I’m rather blown away by tracks such as “For You Leisure” and “Running With Scissors”. In some respects the band are very straightforward, playing pleasant songs that are easy on the ear and don’t demand much thought. But the live performance transcends this simplicity – they are terrifically entertaining and I am terrifically entertained.

They finish with “Little Bones”, which turns out to be a monster of a song, an excuse for an almighty wig-out from the band and featuring one moment when Aberhart is on her knees in the audience, shuffling towards the stage like a penitent.

So, a triumphant return to the Buffalo Bar for me and a fine night’s work from the various bands. I head off into the tube station, which is as hot as a furnace. But not as hot as Cold In Berlin and Call The Doctor.

Wednesday, 14 July 2010

Mirrors, The Hundred In The Hands, MNDR at Madame Jo Jos - 13 July 2010



MNDR




MNDR, known to her friends as Amanda Warner, is finding the London audience to be hard work. After a lot of cajoling she gets us to wave our hands in the air like we just don’t care, but as soon as she stops cheerleading and resumes a song, the arms flop back down and we stand about like twitching Muppets.

We’re crap at joining in choruses too…

…which is a real pity because MNDR is pure sassy party fun, from the white frames of her oversized Trevor-Horn-in-The-Buggles glasses to the groovy abandon with which she shakes her rump. And it's a fine rump.

This is good simple electronic dance music with lots of pizzazz, vim, oomph and any other adjective that sounds a lot like a popular brand of household cleaner.

She’s great, and is clearly relishing the chance to do her own thing outside of her other job as part of Business International, currently Mark Ronson’s backing band.

She ends her set with the emotional power ballad ‘The Sparrow’ which she dedicates to those who protest against Arizona’s racist immigration law.

Next up come Brooklyn’s hotly tipped chill wave dance duo The Hundred In The Hands. Jason Friedman and Eleanore Everdell are a striking pair – he all a constant tick and twitch as he plays a succession of guitars and basses, she thin and elegant, her hair a curtain across her face.

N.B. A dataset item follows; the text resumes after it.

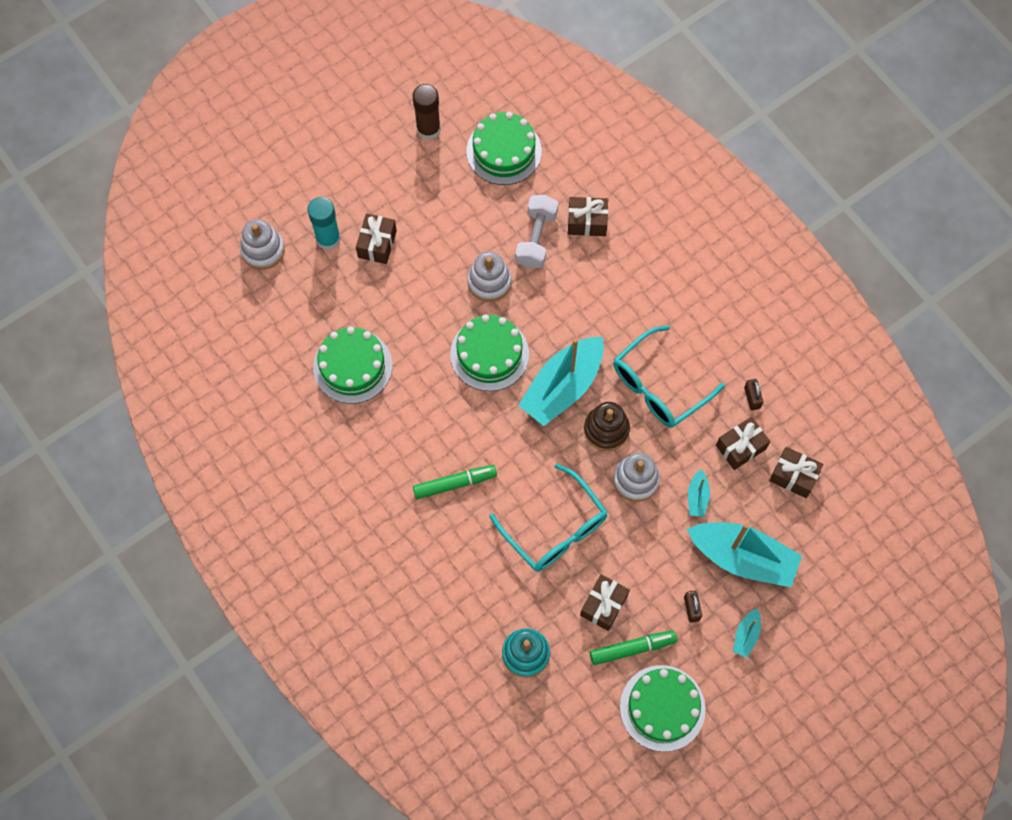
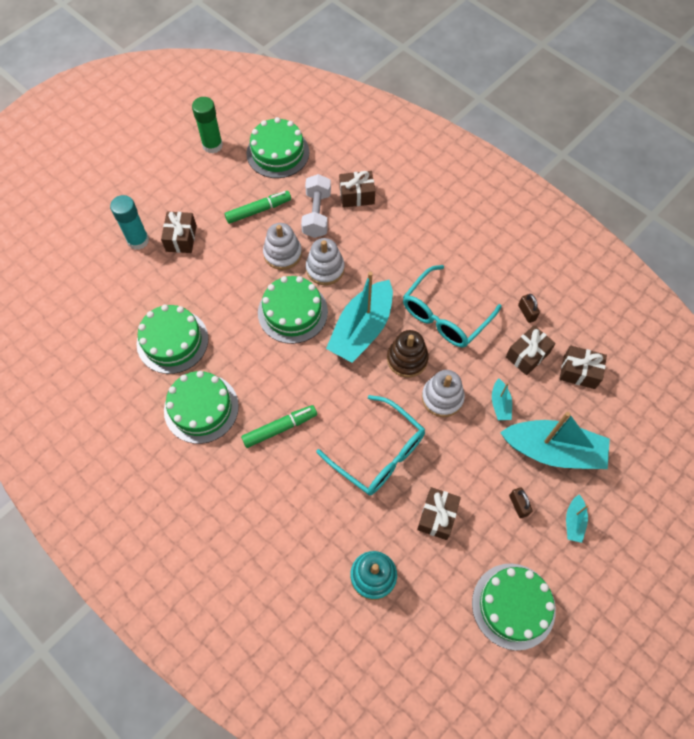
camera: 10 degrees left, 5 degrees down
(263, 250) = (81, 258): white stacking toy -> white stacking toy (325, 269)
(374, 447) = (201, 408): none -> green cake
(428, 129) = (212, 145): brown glue stick -> green glue stick
(632, 648) = (472, 553): green marker -> green marker (258, 210)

The contrast with the previous act is marked. Where MNDR is all about connection, The Hundred In The Hands are distant and aloof.

Everdell has a pure, clipped voice, and annunciates more than sings. She barely acknowledges Friedman, instead she is in a world of her own, slowly contorting her body, pressing her legs together and writhing to her own rhythm. It’s clearly born of the energy and emotion of her performance, but she does look awfully as though she really needs the loo.

I enjoy them a lot, even though their live sound is notably different from their recorded works. They finish their set with an absolutely tremendous reworking of their most well known song ‘Dressed In Dresden’; tonight stripped down to an almost PIL –like dub bass rumble. The notes they don’t play are as important as the ones they do.

The headliners tonight are Mirrors, who are four immaculately suited and booted young men from Brighton. Mad Men has a lot to answer for.

When I say that they should have been on first it is not a slur on their abilities. In fact it’s quite the contrary. It’s because they each operate from behind a bank of vintage electronic equipment and it takes an age for them to lug all their gear on stage and assemble it. There’s enough cable and wiring to juice up Frankenstein’s monster and it takes slightly less long to put together than Jodrell Bank.

Once they are finally ready, and we have marvelled at an introductory back projection, and watched the dry ice blow across the stage, they explode into a jaunty old school electro pop that nods both to Orchestral Manoeuvres In The Dark and Franz Ferdinand.

I like them a great deal and my one regret is that it is now so late that I have to leave them to it.

It’s been a damn good evening of varied and compelling music. Even without my arm in the air like I just don’t care.